The TPP would have lessened the trade imbalance with China. I covered this a few months ago, observing that two-way trade was estimated to be US$100 billion by the end of this year and that Vietnam is China’s biggest ASEAN trade partner:
‘The trade deficit’s been an economic and political worry for Vietnam for some years. The issue can become politicised at times, such as ‘Buy Vietnamese’ campaigns after sovereignty disputes flare or worries that economic dependence on China will undermine state sovereignty… Vietnam’s trade deficit with China is offset by a strong surplus with the US, and the EU. It’s also a reason Vietnam’s been so keen for the Trans-Pacific Partnership.’
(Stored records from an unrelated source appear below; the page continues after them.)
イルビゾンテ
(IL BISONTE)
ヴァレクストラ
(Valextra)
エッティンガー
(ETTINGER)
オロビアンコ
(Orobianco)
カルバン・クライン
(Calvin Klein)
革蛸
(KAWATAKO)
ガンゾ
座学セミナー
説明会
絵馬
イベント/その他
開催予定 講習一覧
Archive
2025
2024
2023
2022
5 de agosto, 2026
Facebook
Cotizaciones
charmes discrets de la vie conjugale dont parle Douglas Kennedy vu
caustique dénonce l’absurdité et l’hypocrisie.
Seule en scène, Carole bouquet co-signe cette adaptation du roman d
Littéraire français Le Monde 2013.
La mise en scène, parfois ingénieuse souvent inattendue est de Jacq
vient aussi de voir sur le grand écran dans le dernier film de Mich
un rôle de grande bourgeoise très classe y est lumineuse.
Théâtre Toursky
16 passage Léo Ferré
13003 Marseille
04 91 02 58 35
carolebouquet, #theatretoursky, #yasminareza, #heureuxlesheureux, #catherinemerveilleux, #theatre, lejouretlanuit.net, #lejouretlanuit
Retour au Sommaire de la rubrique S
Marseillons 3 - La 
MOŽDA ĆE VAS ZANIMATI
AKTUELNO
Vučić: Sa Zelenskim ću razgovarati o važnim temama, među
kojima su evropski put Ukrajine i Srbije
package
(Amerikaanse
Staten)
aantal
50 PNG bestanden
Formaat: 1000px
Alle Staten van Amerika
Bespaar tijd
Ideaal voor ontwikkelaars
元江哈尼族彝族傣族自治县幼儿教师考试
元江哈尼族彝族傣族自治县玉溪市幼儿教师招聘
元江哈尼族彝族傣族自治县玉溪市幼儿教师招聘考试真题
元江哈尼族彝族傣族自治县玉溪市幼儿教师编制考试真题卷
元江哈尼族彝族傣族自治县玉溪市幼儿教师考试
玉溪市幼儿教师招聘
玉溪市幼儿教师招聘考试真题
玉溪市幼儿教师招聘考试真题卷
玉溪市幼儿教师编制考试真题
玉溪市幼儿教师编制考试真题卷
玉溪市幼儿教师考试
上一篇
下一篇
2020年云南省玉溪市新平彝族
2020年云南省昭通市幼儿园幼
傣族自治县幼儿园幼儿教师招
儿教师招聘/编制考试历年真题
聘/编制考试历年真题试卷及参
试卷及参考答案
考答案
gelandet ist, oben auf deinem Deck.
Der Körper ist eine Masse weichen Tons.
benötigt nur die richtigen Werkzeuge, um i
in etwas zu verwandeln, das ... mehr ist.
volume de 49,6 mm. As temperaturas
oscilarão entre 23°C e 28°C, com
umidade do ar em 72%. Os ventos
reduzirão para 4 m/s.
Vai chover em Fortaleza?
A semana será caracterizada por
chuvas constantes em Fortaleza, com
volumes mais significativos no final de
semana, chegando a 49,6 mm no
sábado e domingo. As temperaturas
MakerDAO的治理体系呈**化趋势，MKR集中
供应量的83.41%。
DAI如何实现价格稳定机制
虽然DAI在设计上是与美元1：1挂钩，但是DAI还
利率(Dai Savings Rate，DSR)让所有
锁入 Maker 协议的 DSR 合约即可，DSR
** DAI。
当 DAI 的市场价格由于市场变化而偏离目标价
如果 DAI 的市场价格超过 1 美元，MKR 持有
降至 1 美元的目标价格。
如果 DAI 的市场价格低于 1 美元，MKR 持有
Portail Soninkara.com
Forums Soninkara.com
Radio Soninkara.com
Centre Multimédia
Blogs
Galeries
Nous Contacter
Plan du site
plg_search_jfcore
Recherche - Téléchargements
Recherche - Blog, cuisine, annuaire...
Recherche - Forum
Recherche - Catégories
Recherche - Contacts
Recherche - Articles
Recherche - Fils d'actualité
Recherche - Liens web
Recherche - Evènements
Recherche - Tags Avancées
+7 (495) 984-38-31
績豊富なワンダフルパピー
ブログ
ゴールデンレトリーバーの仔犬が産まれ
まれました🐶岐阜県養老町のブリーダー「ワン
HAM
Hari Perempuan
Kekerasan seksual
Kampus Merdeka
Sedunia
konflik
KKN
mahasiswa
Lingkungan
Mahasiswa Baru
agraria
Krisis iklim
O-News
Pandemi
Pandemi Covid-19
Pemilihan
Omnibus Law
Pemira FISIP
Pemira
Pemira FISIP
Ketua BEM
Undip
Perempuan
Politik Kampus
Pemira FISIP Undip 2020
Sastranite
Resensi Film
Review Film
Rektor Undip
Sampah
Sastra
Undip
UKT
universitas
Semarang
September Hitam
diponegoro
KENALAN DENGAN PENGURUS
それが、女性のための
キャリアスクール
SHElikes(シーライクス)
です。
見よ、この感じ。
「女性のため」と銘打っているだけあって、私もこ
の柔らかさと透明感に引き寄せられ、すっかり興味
The TPP’s proponents said it would force Vietnam to increase transparency, reform its economy, fix faulty state-owned enterprises (it’s been trying to do that in various ways for years) and implement international IP laws. Labour reforms were also on the cards. It’s unlikely the same thing would happen with the less proscriptive RCEP, but that’s now the Plan B (though obviously both would’ve been better).
In fact, in much the same way as the country has been developing its diverse network of strategic partners, it’s also signing up to varied trade pacts and groups, including the TPP and RCEP along with the ASEAN Economic Community (AEC), the Eurasian Economic Union ,the Transatlantic Trade and Investment Partnership and an FTA with the EU. Vietnam had 58 FTAs at the end of last year. It sees AEC as important, given there are some 600 million people and a combined economy of USD2.6 trillion, as well as the valuable benefit of promoting ASEAN unity and cooperation.
Pham Hong Hai, CEO of HSBC Vietnam, told the Vietnam Economic Times ‘Vietnam stands to gain from increased sourcing of production from such RCEP member countries as Japan, South Korea and China’. (Republished by the Vietnam Express.)
RCEP takes in ASEAN, India, China, South Korea, Japan, and Oceania nations like Australia and New Zealand. Vietnam already trades with all of those. The downside to the demise of the TPP for Vietnam is the loss of some new markets and improved access to the US market.
Two problems are less quantifiable: RCEP doesn’t have the transparency or IP protection framework of the TPP. Those features could’ve been useful in Vietnam’s quest for economic reform (which the PM Nguyen Xuan Phuc affirms will continue regardless of the TPP). And there may also be a trust issue: should Vietnam continue to look to the US? It most likely will but this is a certain grist-to-the-mill for those entertaining US-scepticism. However the Vietnamese public, especially younger people, is enthusiastic about America in a way China can’t match. Of course, with Trump in the White House, keeping its new friend at arm’s length and diversifying its trade and ties might be the best idea.